12. Audit rows show request_transforms.secrets.swapped = [] even though a secret is bound
Symptom: The request to api.openai.com succeeds, but the audit row shows no secrets were swapped.
Root cause: The secret binding was added after this particular request was made, or the sandbox resolved the real key from a .env file rather than the placeholder (so no swap was needed).
Fix: Check whether the env var contains a placeholder or the real key:
r = sandbox.exec("echo $OPENAI_API_KEY")
print(r.stdout)
# "miosa-tok-..." means placeholder is present → proxy will swap
# "sk-proj-..." means real key is in the env → proxy has nothing to swap If the real key is in the env var (e.g., from a .env file), the proxy never sees the placeholder and no swap occurs.
White-label
13. Audit query by external_user_id returns rows from other users
Symptom: client.audit.list(external_user_id="alice@example.com") returns events that clearly belong to other users.
Root cause: This should not happen — external_user_id is a strict equality filter within your tenant. Most commonly this is a wildcard match being applied in your own code.
Fix: Verify you’re passing the exact ID, not a pattern:
# Correct
events = client.audit.list(external_user_id="alice@example.com")
# Wrong — this is not a prefix match, but double-check your exact string
events = client.audit.list(external_user_id="alice@") # won't match anything If the issue persists, check that multiple sandboxes aren’t all being created with the same external_user_id by mistake.
14. scope="external_user" secret returns 403
Symptom: Calling client.secrets.set(..., scope="external_user", external_user_id="...") returns HTTP 403.
Root cause: Your tenant has “Allow end-user-scoped credentials” disabled.
Fix: In the MIOSA dashboard → Settings → Security → toggle “Allow end-user-scoped credentials” to On. If you intentionally disabled it and this call is from your own backend (not an end-user), use scope="tenant" or scope="external_workspace" instead.
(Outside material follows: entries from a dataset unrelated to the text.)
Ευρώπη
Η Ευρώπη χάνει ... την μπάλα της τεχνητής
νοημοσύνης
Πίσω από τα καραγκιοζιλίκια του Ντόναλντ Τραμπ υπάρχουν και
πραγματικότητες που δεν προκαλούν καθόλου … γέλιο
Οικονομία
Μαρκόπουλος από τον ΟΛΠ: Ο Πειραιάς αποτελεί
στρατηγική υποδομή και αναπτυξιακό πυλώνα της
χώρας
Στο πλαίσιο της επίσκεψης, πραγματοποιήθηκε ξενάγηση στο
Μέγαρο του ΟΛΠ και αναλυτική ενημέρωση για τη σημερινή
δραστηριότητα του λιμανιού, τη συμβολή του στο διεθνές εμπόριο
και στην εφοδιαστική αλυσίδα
15. Resolver scope walk skips an expected secret
Symptom: A sandbox with external_user_id="alice" doesn’t pick up a secret set at scope="external_workspace" for external_workspace_id="team-a", even though Alice is in team-a.
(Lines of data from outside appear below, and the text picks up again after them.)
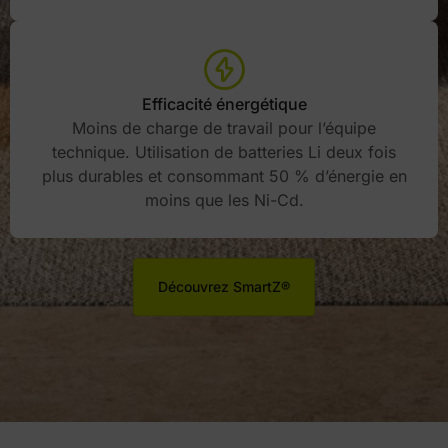
Efficacité énergétique
Moins de charge de travail pour l’équipe
technique. Utilisation de batteries Li deux fois
plus durables et consommant 50 % d’énergie en
moins que les Ni-Cd.
Découvrez SmartZ®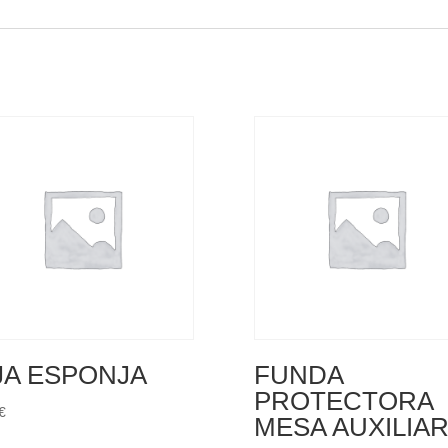
JA ESPONJA
FUNDA
PROTECTORA
€
MESA AUXILIA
Root cause: The resolver scope walk uses the external_workspace_id stamped on the sandbox at creation time. If the sandbox was created without external_workspace_id="team-a", the workspace-level secret doesn’t resolve for it.
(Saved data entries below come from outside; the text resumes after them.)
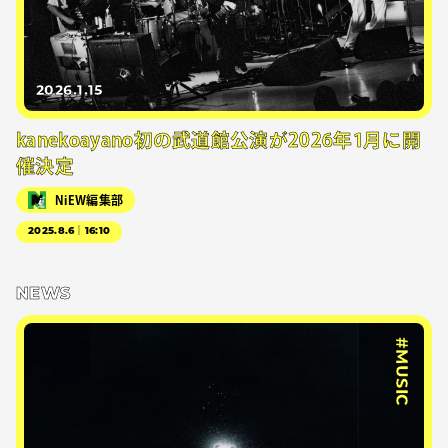
2026.1.15
kanekoayano初の武道館公演が2026年1月に開
催決定
NiEW編集部
2025.8.6｜16:10
NEWS
#MUSIC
Fix: Verify the sandbox has the right workspace stamp:
sbx = client.sandboxes.get(sandbox_id)
print(sbx.external_workspace_id) # should be "team-a" If it’s missing or wrong, create a new sandbox with the correct attribution. Attribution fields are immutable after creation.
Still stuck?
- Use the Audit Log → detail drawer: each row shows exactly which transforms ran and which rules fired.
- Check Network Allowlist, Secrets, Connect Accounts for full reference docs.
- For bugs, open a support ticket from the MIOSA dashboard — include the sandbox ID and the relevant audit row ID.